Hex.pm Docs License

A composable, pluggable Elixir SDK for infrastructure management. Two concerns under one roof:

  1. GPU / CPU compute across cloud providers. Spawn pods, run serverless inference, orchestrate transient per-user GPU sessions. Swap providers by changing one option.
  2. Fly.io platform operations. First-class deploys, log streaming, and token lifecycle — independent of the compute pipeline. See ExAtlas.Fly and the Fly guide.
  • One contract, many providers. ExAtlas.Provider is a behaviour; swap :runpod, :fly, :lambda_labs, :vast, or your own module without changing call sites.
  • Fly.io platform ops. ExAtlas.Fly.* handles fly deploy streaming, log tailing, and the full token resolution chain (ETS → DETS → ~/.fly/config.ymlfly tokens create). Works without Phoenix.

◆ THE PROBLEM:
In the ExAtlas description, which provider options does it list that can be swapped without changing call sites?

◆ STORED DATA:

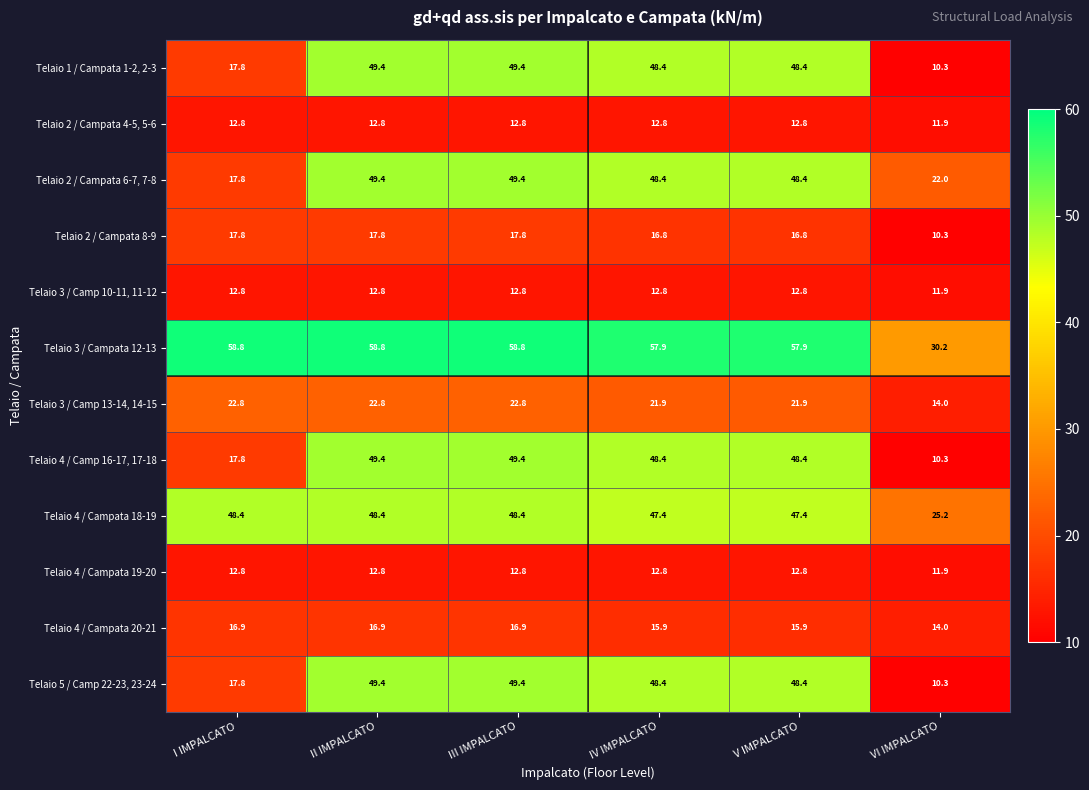

What is the sum of the Telaio 1 / Campata 1-2, 2-3 values at IV IMPALCATO and VI IMPALCATO?

58.7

◆ TASK OUTPUT:
:runpod, :fly, :lambda_labs, :vast, or your own module.